After multiple failed attempts, Greenbrier Cos. (GBX 1.66%) finally has secured a deal to acquire rival American Railcar Industries. Given the troubles Greenbrier has had of late, the acquisition could not have come at a better time.
Greenbrier said on April 18 that it had a deal to acquire the manufacturing segment of American Railcar, or ARI, for $400 million from private equity firm ITE Management. The company, a manufacturer of hoppers, tank cars, gondolas, and other railcars in the U.S., Europe, and Brazil, has high hopes for the acquisition. Greenbrier expects the deal to contribute to earnings and free cash flow in the first 12 months after closing, and to give it a larger, more diversified operation.

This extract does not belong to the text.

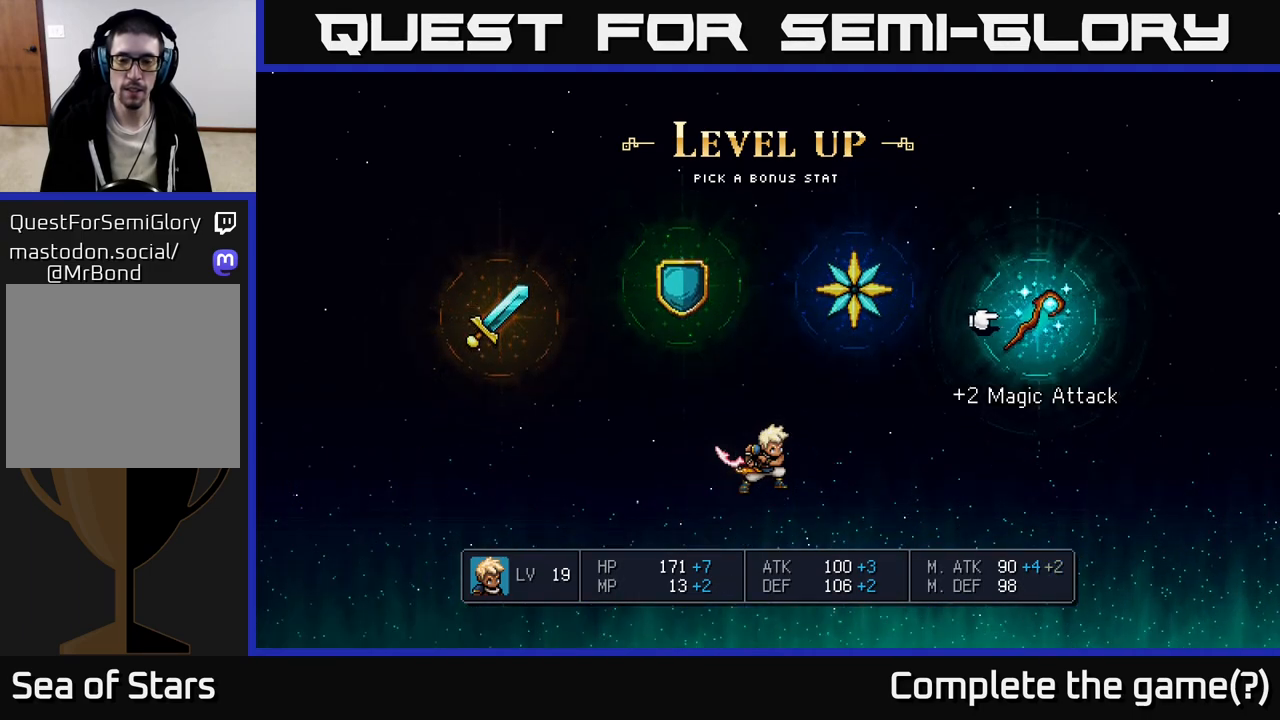
{"buttons": [], "left_stick": "center", "right_stick": "center", "events": [[33, "DPAD_LEFT", "down"], [150, "DPAD_LEFT", "up"], [250, "DPAD_LEFT", "down"], [350, "DPAD_LEFT", "up"]]}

The deal comes at a difficult time for Greenbrier in particular and the railcar industry in general, as the stocks have been under pressure due to investor concerns over a weakening economy and the potential impact on the suppliers from shifts in the railroad industry. Greenbrier in particular has been plagued by weak results and concerns about its reputation in certain segments of the market.

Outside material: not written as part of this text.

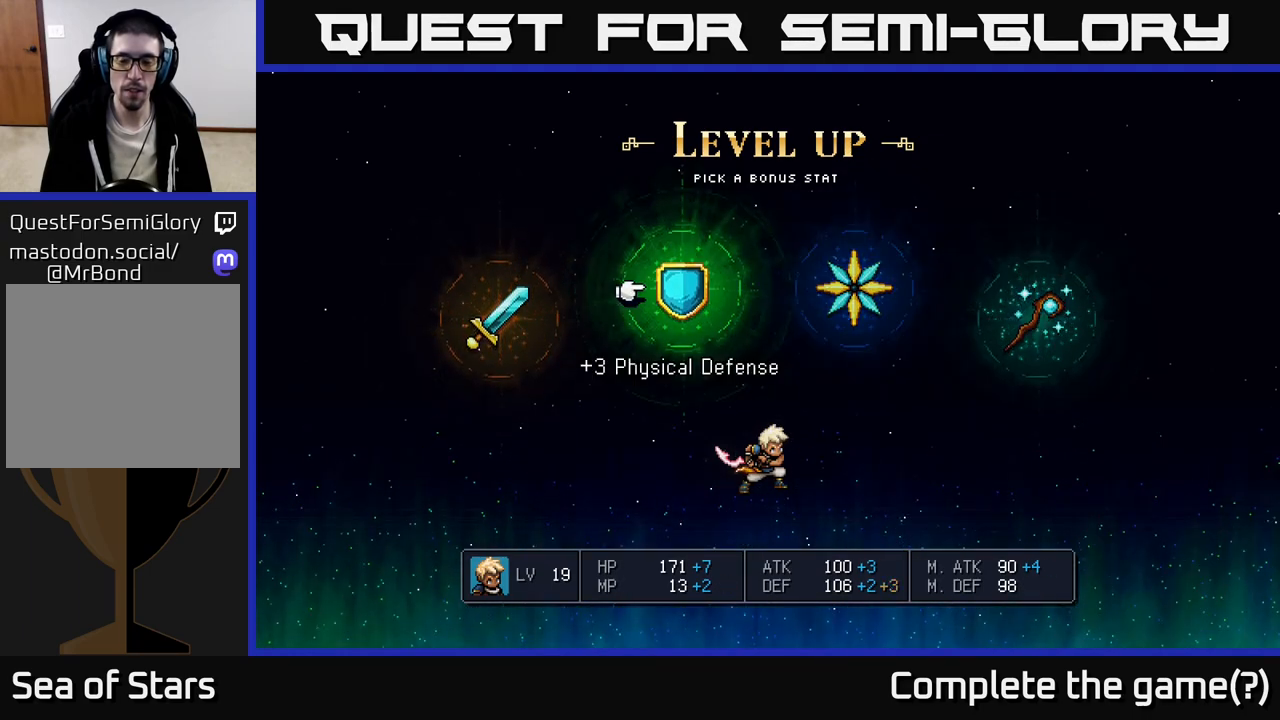
{"buttons": [], "left_stick": "center", "right_stick": "center", "events": []}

If Greenbrier can integrate ARI successfully, the transaction would be a boon to it and its remaining independent rivals.
Third time's a charm
These two companies have a long history of interactions, so much so that Greenbrier CEO William A. Furman said management's code name for this deal was "Lazarus" because the idea has been brought back from the dead so many times.

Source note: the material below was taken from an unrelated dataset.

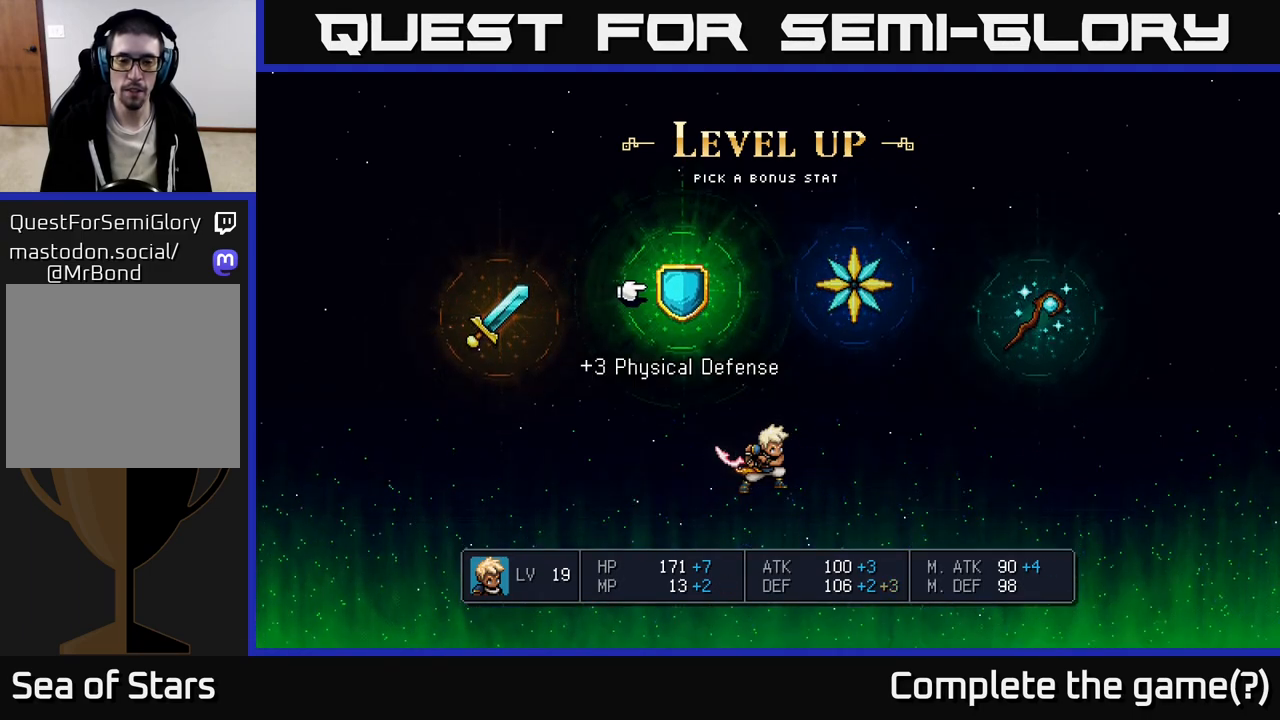
{"buttons": [], "left_stick": "center", "right_stick": "center", "events": []}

Billionaire investor Carl Icahn, a major shareholder of ARI and its predecessor dating back to the 1980s, attempted to acquire Greenbrier in 2008 and then again in 2012. The two companies actually made competing offers for each other in 2012. They were rejected because neither company believed it was getting a large enough premium from the other.
There are good reasons why so many people have tried to bring these two businesses together. Merging Greenbrier and ARI combines the second- and third-largest North American railcar producers, vaulting the combination to within range of leader Trinity Industries (TRN 2.00%).
Greenbrier has historically specialized in mass production of standardized container cars, while ARI has a reputation for being able to efficiently handle small production runs of specialty cars. Greenbrier historically has focused on sales to railroads and lessors, while ARI's strength is selling to large shippers who own their car fleets.
Greenbrier manufactures from its headquarters in Portland, Ore., and from three sites in Mexico. ARI has two car manufacturing facilities in the U.S. Midwest, closer to a number of key customers, as well as three facilities making components that will allow Greenbrier to become more vertically integrated.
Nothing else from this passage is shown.